From the line that contains "thumb mcp: (430, 210)" to the end of the entries, write out every line exactly, including both ends, and nothing more.

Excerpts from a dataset

* * * * *

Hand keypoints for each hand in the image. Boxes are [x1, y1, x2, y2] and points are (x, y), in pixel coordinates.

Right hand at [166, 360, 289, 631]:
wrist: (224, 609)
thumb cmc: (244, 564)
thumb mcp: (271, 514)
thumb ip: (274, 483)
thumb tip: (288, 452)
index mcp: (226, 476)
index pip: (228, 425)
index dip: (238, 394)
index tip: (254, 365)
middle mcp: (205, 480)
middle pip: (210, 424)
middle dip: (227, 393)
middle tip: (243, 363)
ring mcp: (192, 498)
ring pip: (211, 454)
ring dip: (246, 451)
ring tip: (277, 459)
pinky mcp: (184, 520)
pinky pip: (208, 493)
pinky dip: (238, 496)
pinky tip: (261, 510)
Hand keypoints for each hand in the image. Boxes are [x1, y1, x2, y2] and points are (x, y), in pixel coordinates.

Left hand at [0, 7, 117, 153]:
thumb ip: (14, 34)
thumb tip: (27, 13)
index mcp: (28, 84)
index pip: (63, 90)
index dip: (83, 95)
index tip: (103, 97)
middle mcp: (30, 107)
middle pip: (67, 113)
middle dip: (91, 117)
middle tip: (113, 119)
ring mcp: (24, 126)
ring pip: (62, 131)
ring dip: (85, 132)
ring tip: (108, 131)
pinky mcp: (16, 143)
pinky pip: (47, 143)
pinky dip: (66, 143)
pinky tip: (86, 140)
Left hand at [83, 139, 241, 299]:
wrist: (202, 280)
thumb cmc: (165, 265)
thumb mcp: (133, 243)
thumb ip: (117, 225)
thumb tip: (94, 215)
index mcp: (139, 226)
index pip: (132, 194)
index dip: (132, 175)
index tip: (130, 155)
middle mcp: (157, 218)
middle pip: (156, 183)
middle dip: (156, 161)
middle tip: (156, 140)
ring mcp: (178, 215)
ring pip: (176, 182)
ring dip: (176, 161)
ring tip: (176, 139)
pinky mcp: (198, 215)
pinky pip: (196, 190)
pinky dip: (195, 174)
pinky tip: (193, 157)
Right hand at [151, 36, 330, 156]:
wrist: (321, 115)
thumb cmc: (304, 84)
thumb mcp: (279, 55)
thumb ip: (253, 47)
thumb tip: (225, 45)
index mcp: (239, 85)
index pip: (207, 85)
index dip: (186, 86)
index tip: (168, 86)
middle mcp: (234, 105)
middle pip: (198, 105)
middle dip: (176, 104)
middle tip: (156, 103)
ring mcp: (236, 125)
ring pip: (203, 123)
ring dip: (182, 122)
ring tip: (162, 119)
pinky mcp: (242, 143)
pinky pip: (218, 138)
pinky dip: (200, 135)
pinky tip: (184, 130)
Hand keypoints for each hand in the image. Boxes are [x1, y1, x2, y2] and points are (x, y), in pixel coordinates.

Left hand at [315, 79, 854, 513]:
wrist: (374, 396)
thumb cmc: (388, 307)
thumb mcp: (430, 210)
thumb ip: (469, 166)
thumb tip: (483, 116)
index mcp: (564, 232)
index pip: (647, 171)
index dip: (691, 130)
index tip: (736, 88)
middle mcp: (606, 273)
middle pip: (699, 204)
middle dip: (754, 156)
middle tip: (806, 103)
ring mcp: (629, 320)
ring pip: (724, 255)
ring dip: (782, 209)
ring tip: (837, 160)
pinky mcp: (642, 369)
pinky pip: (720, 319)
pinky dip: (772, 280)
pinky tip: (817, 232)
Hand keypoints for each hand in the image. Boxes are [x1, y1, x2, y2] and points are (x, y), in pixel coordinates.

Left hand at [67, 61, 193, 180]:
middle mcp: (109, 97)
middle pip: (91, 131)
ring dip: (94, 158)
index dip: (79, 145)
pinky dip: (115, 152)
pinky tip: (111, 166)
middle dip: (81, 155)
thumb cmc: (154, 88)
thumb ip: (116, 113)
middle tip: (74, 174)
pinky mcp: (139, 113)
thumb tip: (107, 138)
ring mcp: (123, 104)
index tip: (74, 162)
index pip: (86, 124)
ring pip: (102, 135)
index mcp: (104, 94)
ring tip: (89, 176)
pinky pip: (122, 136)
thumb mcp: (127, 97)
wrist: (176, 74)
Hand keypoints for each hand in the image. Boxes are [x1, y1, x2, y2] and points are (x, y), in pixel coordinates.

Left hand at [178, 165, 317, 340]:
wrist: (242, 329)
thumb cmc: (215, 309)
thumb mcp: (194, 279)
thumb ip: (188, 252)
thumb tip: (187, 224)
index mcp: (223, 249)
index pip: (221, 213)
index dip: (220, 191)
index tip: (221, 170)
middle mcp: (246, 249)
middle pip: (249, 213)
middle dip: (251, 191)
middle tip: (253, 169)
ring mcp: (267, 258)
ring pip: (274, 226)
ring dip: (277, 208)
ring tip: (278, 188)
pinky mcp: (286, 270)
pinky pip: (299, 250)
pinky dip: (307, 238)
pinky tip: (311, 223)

* * * * *

*Solution to the exercise*.
thumb mcp: (430, 210)
thumb ip: (469, 166)
thumb tip: (483, 116)
index mcp: (564, 232)
index pip: (647, 171)
index dip: (691, 130)
index tip: (736, 88)
middle mcp: (606, 273)
middle pip: (699, 204)
middle dip: (754, 156)
middle tip: (806, 103)
ring mcp: (629, 320)
ring pip: (724, 255)
ring dip: (782, 209)
ring tip: (837, 160)
pinky mcp: (642, 369)
pinky pip: (720, 319)
pinky dip: (772, 280)
pinky tip: (817, 232)
Hand keypoints for each hand in the image. Boxes are [x1, y1, x2, y2] and points are (x, y), in pixel coordinates.

Left hand at [67, 61, 193, 180]:
middle mcp: (109, 97)
middle pip: (91, 131)
ring dip: (94, 158)
index dip: (79, 145)
pinky dip: (115, 152)
pinky tip: (111, 166)
middle dip: (81, 155)
thumb cmc: (154, 88)
thumb ip: (116, 113)
middle tip: (74, 174)
pinky mcp: (139, 113)
thumb tip: (107, 138)
ring mcp: (123, 104)
index tip: (74, 162)
index pip: (86, 124)
ring pip: (102, 135)
index mcp: (104, 94)
ring tip: (89, 176)
pinky pip: (122, 136)
thumb mcp: (127, 97)
wrist: (176, 74)
Hand keypoints for each hand in the image. Boxes are [x1, y1, x2, y2] and points are (x, y), in pixel coordinates.

Left hand at [178, 165, 317, 340]:
wrist: (242, 329)
thumb cmc: (215, 309)
thumb mcp: (194, 279)
thumb ip: (188, 252)
thumb tip: (187, 224)
index mcp: (223, 249)
index pip: (221, 213)
index dip: (220, 191)
index tip: (221, 170)
middle mcp: (246, 249)
middle pip: (249, 213)
middle dip: (251, 191)
middle tip: (253, 169)
ring mcp: (267, 258)
ring pip: (274, 226)
ring dip: (277, 208)
ring tip: (278, 188)
pinky mcp: (286, 270)
pinky pip: (299, 250)
pinky dip: (307, 238)
pinky tip: (311, 223)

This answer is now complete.